Another fix: save Word document as an RTF. Place the RTF version and it will allow footnotes to import just fine and keep most formatting.
Cool!
Thanks! The RTF format fixed my endnote issue!
Solved... Thankssssssss
Here's the revised version with your addition included:
Thanks for this tutorial. I have a question for you. I need to layout a long book with about 10 chapters, each in a separate Word file. Every chapter has hundreds of endnotes, all linked to their references. However, the author decided to restart the endnotes from 1 for each chapter, so there is no numerical continuity of references between chapters.
When I placed Chapter 1 into InDesign, everything was fine. But when I placed Chapter 2, that's when the problems started. InDesign didn't restart the endnotes from 1; instead, it continued numbering from where Chapter 1 left off. For example, Chapter 1 has 252 references, and Chapter 2 has 350. InDesign numbered Chapter 2's endnotes starting from 253, and all the references from chapter 2 above that number simply disappeared.
How can I fix this? Or should I ask the author to combine all the chapters and endnotes into a single Word document?
There are a couple different ways to handle this. 1., you could make your Endnotes "static," or no longer "live" in each separate InDesign document before combining them via a Book. 2., tell your Endnotes to "Restart Every Story" instead of remaining "Continuous."
@@beckysgraphicdesign Thanks so much. Today at 3am after several adicitional research and videos I have found that "Restart Every Story" option is the one to go with, but first, you need to ensure that you break the continuity of the text flow at the beginning of each chapter. This allows InDesign to restart the sequence from 1 and maintain the link to the respective endnote and chapter, even though every chapter's endnote will also start at 1. To break the text continuity, I had to use a built-in InDesign script called "BrakeTextThread," which works perfectly on my InDesign 2021 version. I initially tried an older script called "SplitStory," but it doesn't work on my version. Thanks a lot for your time to reply and suggestions and I hope this post will help others with the same issue I had.
Ah! Yes, SplitStory.jsx doesn't work for me anymore, either, but SplitStory by Adi Ravid does!
Thank you so much! 💃💃 It worked for me to change it to Word 97-2003
Good!!
Hello! Good video! My problem is that the footnote appears in the text imported from Word, BUT! their numbering is not good. That is, not a superscript. What to do? Paragraph style and the Footnote settings menu do not help. Have any idea? Thank you very much for your help!
Is there any sort of imported Character Style for "Endnote Reference" or similar? Try changing that to "Superscript." Otherwise, you can run a Find/Change for digits in the text, following whatever format your numbers do and apply a superscript to them.

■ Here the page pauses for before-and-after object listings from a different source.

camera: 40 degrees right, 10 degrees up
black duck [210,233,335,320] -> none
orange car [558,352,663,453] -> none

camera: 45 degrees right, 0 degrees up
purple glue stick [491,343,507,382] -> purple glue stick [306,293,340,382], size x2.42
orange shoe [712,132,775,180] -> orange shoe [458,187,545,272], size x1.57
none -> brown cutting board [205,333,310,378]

🙂 Hello, do you know how to have footnotes that follow each other instead of having footnotes that start at 1 in each indd file? Thank you
If you're using a Book document, sometimes the numbering won't appear properly until you export the file as a whole. Also, check that you don't have "Restart Numbering Every:" checked under Type>Footnote Options
@@beckysgraphicdesign Thank you very much.
Indeed, not having finished the book I didn't think of that.

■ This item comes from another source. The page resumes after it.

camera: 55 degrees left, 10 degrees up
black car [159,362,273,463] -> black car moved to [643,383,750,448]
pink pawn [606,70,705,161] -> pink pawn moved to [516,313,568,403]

I do the same job as you but in France and I love your videos which are very explicit and which have solved many situations for me.
Thank you so much. This video solved one of my biggest nightmares…😊🖤
All the best…😊
Glad it helped! It was my nightmare, too!

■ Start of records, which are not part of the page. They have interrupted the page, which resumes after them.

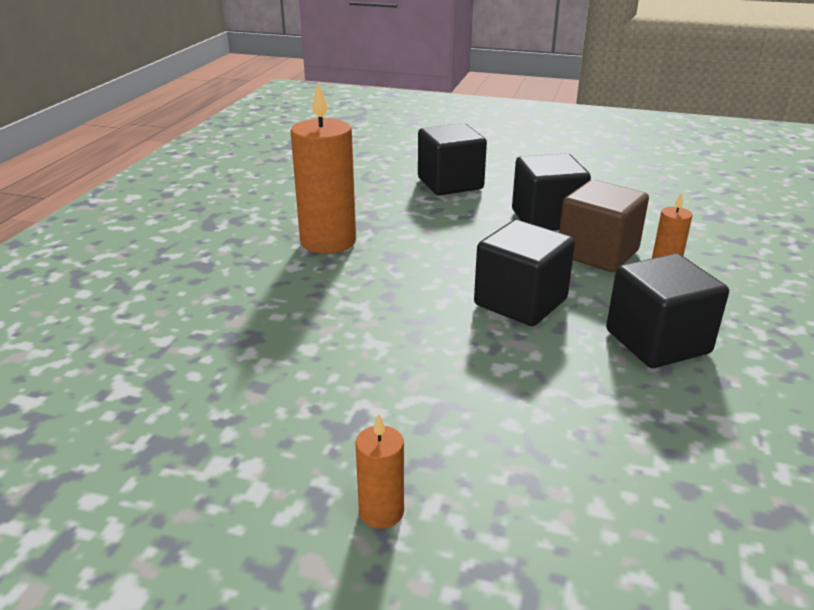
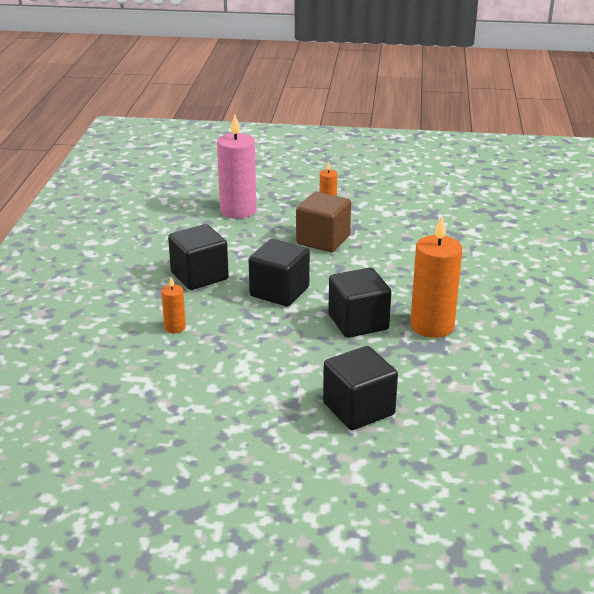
camera: 170 degrees right, 0 degrees up
black cube [512,153,591,231] -> black cube moved to [328,267,391,338]
brown cube [559,180,649,272] -> brown cube moved to [296,192,351,252]
none -> pink candle [217,115,256,219]

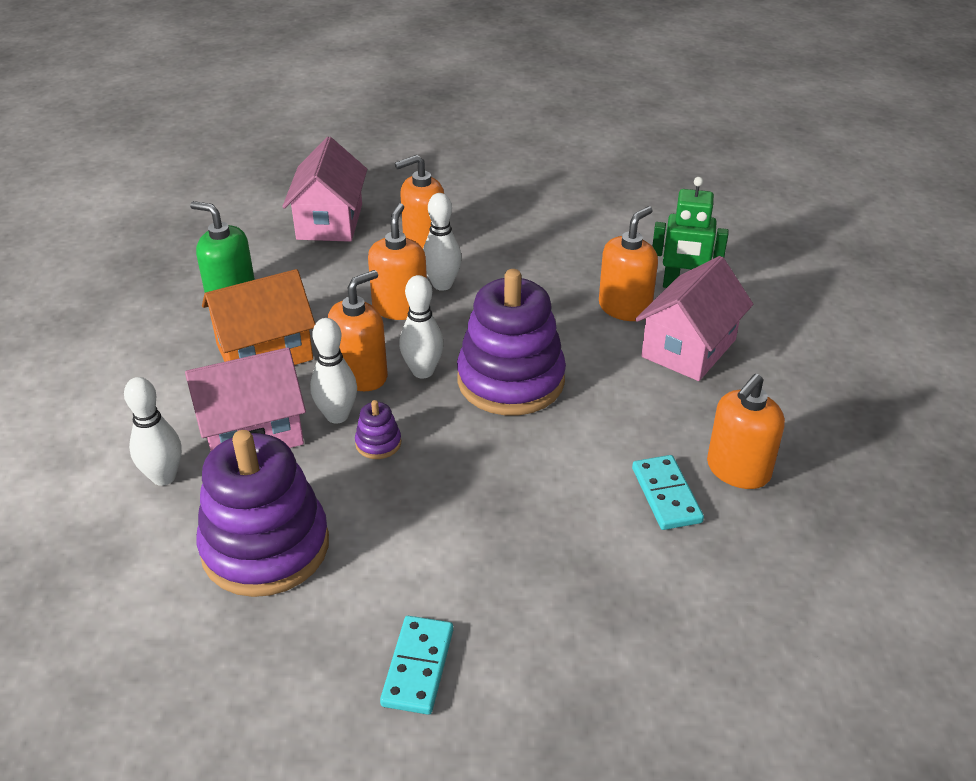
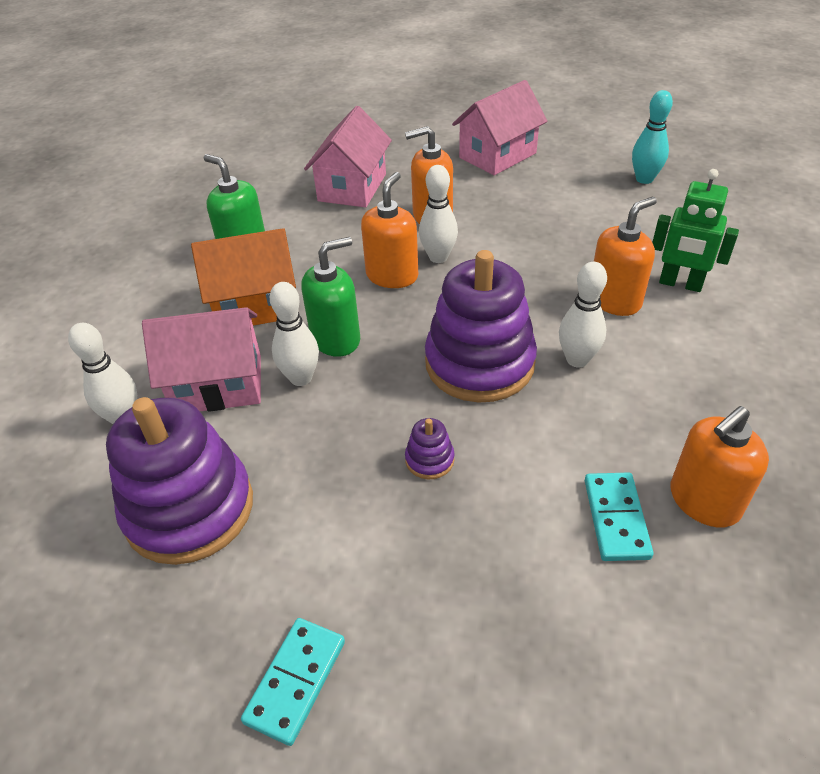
camera: 15 degrees right, 5 degrees up
orange soap dispenser [328,270,388,391] -> green soap dispenser [302,237,360,357]
purple stacking toy [355,400,401,459] -> purple stacking toy moved to [405,418,455,479]
white bowling pin [399,275,444,378] -> white bowling pin moved to [559,262,607,367]
pink house [635,256,753,381] -> pink house moved to [452,80,547,175]
none -> turquoise bowling pin [632,90,673,184]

Great video, but I don't have this Save as option: Word 2007 - 2019 format :(
Oh, really? What text editor are you using?
Great tip! I still want to know why a file name would prevent footnotes from appearing in placement.
I'd love to know! They can be very squirrely.
Thanks from Spain. You solved my problem. ^^
Glad I could help! I couldn't find anything about this online, so when I finally found the solution, I decided I definitely needed to share!
Thank you so much ☺☺
No problem 😊
Thanck you!!
You're welcome!
Amazing
🌺 Promo-SM!!
Thank you so much! Your video saved my life
Glad it helped! It's a really frustrating problem when it happens!